• Instrucciones de trabajo:
a: ¿Qué preguntas le dirige a la niña quien narra el relato? Enuméralas todas.
b: Reproduce palabra por palabra todo el fragmento del relato que va desde «Volvió a sonreír.» hasta «ella con melancolía.».

• Texto proporcionado:

«¿Quiere lichas?», ofreció con alegría. La pequeña balanceaba con gracia una canasta de frutas sobre su cabeza. Lamenté como nunca haber salido de casa sin billetera. Sin embargo, no pude evitar intentar sacar conversación. La pequeña es dulce y conversadora, pero no podía disimular su prisa por continuar con la tarea encomendada. Conversamos brevemente:
—¿Cómo se llama usted, niña hermosa? —pregunté.
Volvió a sonreír. Entendí que no quería decirlo y acepté su gesto amable a cambio.
—¿Cuántos años tiene? —pregunté después.
— ¡Ocho! —se apresuró a responder contenta mientras yo pensaba que parecía tener apenas seis.
—¿Y está estudiando, señorita linda? —pregunté casi adivinando la respuesta.
—Mi mamá no me puso este año —dijo ella con melancolía.
Sentí que en todo el edificio se alcanzó a escuchar cómo mi corazón se estrujaba al comprobar la realidad. No supe qué decir.

• Material proporcionado:
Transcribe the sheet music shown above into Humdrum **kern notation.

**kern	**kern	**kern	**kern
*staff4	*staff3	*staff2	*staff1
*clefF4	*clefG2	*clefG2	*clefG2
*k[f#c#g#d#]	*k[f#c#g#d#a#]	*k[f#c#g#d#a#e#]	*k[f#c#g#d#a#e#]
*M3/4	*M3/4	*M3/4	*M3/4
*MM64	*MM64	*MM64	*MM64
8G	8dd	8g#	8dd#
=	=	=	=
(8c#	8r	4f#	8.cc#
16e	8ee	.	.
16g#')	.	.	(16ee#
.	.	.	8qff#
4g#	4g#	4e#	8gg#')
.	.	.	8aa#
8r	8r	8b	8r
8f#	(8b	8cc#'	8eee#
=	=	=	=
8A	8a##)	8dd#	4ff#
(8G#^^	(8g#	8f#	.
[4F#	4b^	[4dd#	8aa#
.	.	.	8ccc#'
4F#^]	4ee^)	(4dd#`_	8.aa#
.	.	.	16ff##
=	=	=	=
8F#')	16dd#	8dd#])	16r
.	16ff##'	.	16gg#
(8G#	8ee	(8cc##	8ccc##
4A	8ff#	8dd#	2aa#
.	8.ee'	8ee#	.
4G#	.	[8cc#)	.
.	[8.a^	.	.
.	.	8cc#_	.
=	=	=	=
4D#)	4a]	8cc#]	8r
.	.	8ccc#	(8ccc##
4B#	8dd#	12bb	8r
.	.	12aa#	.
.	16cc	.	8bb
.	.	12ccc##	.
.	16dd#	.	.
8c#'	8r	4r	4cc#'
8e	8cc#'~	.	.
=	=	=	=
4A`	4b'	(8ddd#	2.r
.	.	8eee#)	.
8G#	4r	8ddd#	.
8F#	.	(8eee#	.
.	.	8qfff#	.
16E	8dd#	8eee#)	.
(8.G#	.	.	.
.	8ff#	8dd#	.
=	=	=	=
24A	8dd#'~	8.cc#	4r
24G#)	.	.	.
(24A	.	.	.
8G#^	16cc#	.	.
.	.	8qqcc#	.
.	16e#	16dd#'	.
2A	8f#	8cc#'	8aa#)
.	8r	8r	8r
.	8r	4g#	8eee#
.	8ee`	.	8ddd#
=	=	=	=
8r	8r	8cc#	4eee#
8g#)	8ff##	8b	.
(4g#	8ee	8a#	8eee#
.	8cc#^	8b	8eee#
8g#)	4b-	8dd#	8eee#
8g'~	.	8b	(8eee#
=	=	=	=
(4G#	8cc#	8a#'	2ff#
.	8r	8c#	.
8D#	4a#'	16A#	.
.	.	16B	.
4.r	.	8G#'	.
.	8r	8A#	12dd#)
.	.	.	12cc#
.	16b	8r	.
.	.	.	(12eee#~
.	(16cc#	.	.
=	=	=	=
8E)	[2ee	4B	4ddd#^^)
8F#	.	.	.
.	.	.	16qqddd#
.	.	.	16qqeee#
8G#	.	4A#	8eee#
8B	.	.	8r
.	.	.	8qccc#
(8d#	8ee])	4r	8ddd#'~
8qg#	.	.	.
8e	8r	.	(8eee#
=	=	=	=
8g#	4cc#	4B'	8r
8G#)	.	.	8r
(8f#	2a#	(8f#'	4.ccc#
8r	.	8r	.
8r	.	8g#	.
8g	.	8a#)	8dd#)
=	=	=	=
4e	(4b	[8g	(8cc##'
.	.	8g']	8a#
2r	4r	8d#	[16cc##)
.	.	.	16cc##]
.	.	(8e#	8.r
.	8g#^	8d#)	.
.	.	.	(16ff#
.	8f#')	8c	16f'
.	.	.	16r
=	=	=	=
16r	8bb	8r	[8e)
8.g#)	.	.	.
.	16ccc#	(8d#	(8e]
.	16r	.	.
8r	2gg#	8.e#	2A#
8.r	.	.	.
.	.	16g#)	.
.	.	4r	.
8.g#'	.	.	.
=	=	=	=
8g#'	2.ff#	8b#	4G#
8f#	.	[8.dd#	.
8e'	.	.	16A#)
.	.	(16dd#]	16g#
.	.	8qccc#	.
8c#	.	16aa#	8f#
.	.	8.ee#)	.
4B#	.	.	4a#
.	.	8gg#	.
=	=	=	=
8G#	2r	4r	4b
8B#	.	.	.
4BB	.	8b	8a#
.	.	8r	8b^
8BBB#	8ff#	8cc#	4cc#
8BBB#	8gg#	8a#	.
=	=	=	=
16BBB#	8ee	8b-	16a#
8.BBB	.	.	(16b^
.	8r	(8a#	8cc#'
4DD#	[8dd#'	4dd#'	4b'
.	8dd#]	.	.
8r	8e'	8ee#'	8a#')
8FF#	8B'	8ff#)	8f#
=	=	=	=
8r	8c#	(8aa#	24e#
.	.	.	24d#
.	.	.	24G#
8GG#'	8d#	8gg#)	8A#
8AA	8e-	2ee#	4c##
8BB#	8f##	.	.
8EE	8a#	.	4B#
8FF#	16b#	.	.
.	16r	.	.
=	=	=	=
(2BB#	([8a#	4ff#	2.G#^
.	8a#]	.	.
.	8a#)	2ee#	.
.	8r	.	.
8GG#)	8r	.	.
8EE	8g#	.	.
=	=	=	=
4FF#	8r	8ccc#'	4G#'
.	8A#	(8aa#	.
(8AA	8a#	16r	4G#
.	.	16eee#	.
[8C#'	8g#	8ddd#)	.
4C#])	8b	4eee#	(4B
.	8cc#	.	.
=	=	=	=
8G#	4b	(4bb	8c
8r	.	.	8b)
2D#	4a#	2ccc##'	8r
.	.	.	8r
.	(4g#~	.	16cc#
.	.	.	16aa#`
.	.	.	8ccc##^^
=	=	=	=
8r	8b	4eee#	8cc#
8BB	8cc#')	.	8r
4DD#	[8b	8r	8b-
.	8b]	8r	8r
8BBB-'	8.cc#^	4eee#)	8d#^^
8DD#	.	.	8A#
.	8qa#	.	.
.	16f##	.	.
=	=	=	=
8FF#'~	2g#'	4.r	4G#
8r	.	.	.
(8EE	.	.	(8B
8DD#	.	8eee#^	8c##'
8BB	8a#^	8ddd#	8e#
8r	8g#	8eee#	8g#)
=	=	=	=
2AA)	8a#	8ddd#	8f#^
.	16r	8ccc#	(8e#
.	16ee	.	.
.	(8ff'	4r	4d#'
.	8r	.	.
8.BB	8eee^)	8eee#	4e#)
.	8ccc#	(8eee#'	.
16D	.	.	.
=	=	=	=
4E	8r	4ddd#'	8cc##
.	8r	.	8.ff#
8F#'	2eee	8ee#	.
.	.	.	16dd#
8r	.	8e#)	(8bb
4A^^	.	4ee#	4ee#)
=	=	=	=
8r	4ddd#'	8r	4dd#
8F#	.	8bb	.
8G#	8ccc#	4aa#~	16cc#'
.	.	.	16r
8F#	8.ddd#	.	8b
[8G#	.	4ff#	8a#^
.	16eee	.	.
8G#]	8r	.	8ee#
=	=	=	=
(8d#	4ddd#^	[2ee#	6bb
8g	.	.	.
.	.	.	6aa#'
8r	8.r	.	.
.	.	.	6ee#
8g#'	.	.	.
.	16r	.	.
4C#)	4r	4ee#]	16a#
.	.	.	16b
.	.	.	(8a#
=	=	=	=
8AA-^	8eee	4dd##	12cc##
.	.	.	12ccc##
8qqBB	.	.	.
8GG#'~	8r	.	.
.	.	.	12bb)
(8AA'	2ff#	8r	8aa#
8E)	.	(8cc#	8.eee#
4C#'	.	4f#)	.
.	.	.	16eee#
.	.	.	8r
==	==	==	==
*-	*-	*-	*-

• Respuestas en orden:
a:
- ¿Cómo se llama usted, niña hermosa?
- ¿Cuántos años tiene?
- ¿Y está estudiando, señorita linda?

b:
Volvió a sonreír. Entendí que no quería decirlo y acepté su gesto amable a cambio.
—¿Cuántos años tiene? —pregunté después.
— ¡Ocho! —se apresuró a responder contenta mientras yo pensaba que parecía tener apenas seis.
—¿Y está estudiando, señorita linda? —pregunté casi adivinando la respuesta.
—Mi mamá no me puso este año —dijo ella con melancolía.